## Selection:
-- Begin --

Author Topic: recoll seems to only index html and txt files [SOLVED]  (Read 455 times)

Offline spottyrover

  • Full Member
  • ***
  • Posts: 80
recoll seems to only index html and txt files [SOLVED]
« on: January 27, 2013, 09:34:01 PM »
I am trying to use recoll to index my drive so that I can search inside docś and pdf files.
I noticed this warning after the initial index  


External applications/commands needed and not found for indexing your file types: (/home/david/.recoll//missing):

pstotext (application/postscript)
rcldoc (application/msword)
rclpdf (application/pdf)
rclpython (text/x-python)
rclsoff (application/vnd.sun.xml.calc application/vnd.sun.xml.draw application/vnd.sun.xml.writer)
rclsvg (image/svg+xml)
rcltex (text/x-tex)
rclxml (application/xml text/xml)
xls2csv (application/vnd.ms-excel)

So my question is where do I find these files as they are not available in synaptic

Thanks for your help

Dave
« Last Edit: February 19, 2013, 12:25:35 AM by spottyrover »
pclos 32bit lxde (fast), kernel 3.2.18-pclos2.pae, AMD Athlon(tm) II X4 620, nvidia gforce 8400gs driver 310.19-1pclos. 12 gig ram
Favorite software tvheadend / Xbmc

Offline medoc

  • New Friend
  • *
  • Posts: 7
Re: recoll seems to only index html and txt files.
« Reply #1 on: January 29, 2013, 11:11:12 AM »
Recoll should list the installable applications, not the name of the filters. This is a bug ! I'll look into it.

[edit] recollindex listing the names of the filter programs instead of the names of the actual applications would seem to indicate an installation problem: the filter scripts are probably missing or are not executable. The filter scripts (rcldoc, rclpdf, etc.) should be found under /usr/share/recoll/filters, and should be executable. Could you please check that this is the case ?

You'll find information about the applications that you should install to index the different formats on the Recoll Web site: http://www.recoll.org/features.html
« Last Edit: January 29, 2013, 11:47:08 AM by medoc »

Offline spottyrover

  • Full Member
  • ***
  • Posts: 80
Re: recoll seems to only index html and txt files.
« Reply #2 on: February 01, 2013, 05:37:57 AM »
Sorry I took so long in getting back

In reply to
  The filter scripts (rcldoc, rclpdf, etc.) should be found under /usr/share/recoll/filters, and should be executable. Could you please check that this is the case ?

The answer in no it is not executable and is owned by root

I have changed these to executable, still owen by root


rcldoc (application/msword)
rclpdf (application/pdf)
rclpython (text/x-python)
rclsoff (application/vnd.sun.xml.calc application/vnd.sun.xml.draw application/vnd.sun.xml.writer)
rclsvg (image/svg+xml)
rcltex (text/x-tex)
rclxml (application/xml text/xml)
but could not find xls2csv (application/vnd.ms-excel) and pstotext (application/postscript)


I also added as many as I could from http://www.recoll.org/features.html

Thanks for your time
I will test the changes over the next few days and let you know what happened

Thanks again

Dave
« Last Edit: February 05, 2013, 08:55:39 PM by spottyrover »

-- End --

## Stated goal 1:
Reproduce the entries below word for word, from the line containing "the reference 11,08" through the final line of the entries, both included.

## Materials provided:
-- Begin --

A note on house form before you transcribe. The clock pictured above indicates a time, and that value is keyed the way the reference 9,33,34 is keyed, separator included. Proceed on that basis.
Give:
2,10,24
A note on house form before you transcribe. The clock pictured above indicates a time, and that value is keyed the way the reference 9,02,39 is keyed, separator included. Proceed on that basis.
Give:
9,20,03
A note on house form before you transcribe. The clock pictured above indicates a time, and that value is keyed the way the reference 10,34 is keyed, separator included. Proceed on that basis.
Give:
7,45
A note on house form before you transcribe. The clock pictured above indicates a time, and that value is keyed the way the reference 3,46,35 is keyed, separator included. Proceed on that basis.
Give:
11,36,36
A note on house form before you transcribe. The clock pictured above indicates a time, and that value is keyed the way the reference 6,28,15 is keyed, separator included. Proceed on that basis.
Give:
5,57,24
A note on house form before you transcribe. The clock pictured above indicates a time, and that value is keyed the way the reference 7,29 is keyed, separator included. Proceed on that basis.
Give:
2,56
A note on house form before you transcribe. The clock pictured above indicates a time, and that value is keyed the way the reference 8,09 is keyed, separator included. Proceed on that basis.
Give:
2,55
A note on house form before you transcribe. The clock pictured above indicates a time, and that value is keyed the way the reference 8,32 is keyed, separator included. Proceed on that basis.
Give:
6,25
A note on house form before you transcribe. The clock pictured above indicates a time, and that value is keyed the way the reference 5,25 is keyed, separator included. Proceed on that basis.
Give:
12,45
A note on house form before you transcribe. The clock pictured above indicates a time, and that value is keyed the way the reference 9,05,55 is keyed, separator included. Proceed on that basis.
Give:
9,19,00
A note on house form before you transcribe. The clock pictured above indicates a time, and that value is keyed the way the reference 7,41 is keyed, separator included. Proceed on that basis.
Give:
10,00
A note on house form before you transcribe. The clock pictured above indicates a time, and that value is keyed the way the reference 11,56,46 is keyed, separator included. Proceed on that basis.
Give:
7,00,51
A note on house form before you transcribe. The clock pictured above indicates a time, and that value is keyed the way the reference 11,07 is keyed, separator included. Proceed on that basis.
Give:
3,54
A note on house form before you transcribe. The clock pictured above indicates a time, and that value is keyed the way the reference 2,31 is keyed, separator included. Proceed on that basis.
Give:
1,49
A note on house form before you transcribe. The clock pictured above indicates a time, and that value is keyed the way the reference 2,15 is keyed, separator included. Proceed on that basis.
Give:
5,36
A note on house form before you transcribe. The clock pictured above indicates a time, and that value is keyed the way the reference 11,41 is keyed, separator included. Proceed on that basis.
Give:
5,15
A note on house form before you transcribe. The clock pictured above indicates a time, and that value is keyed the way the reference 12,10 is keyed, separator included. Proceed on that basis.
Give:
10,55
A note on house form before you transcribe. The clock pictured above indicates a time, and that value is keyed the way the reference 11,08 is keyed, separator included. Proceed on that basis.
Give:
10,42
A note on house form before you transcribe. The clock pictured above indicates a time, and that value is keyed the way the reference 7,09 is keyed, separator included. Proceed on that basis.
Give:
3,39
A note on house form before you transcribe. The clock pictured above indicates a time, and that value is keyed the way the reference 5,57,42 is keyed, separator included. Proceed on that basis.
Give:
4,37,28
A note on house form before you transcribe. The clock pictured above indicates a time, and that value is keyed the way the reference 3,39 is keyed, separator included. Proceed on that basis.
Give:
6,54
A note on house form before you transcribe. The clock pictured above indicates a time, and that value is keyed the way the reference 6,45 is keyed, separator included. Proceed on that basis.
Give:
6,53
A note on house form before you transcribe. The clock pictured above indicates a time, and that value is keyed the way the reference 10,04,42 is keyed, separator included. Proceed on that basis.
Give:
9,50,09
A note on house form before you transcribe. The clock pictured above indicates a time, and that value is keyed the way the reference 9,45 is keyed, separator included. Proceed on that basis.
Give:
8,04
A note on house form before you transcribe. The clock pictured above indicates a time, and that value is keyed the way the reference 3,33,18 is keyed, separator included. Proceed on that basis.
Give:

-- End --

## Stated goal 2:
Answer these questions about the forum thread:
(a) Under which directory should the filter scripts be found?
(b) Which two programs could the original poster not find?
(c) On what date was the first post in the thread made?

## Task solution 1:
A note on house form before you transcribe. The clock pictured above indicates a time, and that value is keyed the way the reference 11,08 is keyed, separator included. Proceed on that basis.
Give:
10,42
A note on house form before you transcribe. The clock pictured above indicates a time, and that value is keyed the way the reference 7,09 is keyed, separator included. Proceed on that basis.
Give:
3,39
A note on house form before you transcribe. The clock pictured above indicates a time, and that value is keyed the way the reference 5,57,42 is keyed, separator included. Proceed on that basis.
Give:
4,37,28
A note on house form before you transcribe. The clock pictured above indicates a time, and that value is keyed the way the reference 3,39 is keyed, separator included. Proceed on that basis.
Give:
6,54
A note on house form before you transcribe. The clock pictured above indicates a time, and that value is keyed the way the reference 6,45 is keyed, separator included. Proceed on that basis.
Give:
6,53
A note on house form before you transcribe. The clock pictured above indicates a time, and that value is keyed the way the reference 10,04,42 is keyed, separator included. Proceed on that basis.
Give:
9,50,09
A note on house form before you transcribe. The clock pictured above indicates a time, and that value is keyed the way the reference 9,45 is keyed, separator included. Proceed on that basis.
Give:
8,04
A note on house form before you transcribe. The clock pictured above indicates a time, and that value is keyed the way the reference 3,33,18 is keyed, separator included. Proceed on that basis.
Give:

## Task solution 2:
(a) /usr/share/recoll/filters
(b) xls2csv (application/vnd.ms-excel) and pstotext (application/postscript)
(c) January 27, 2013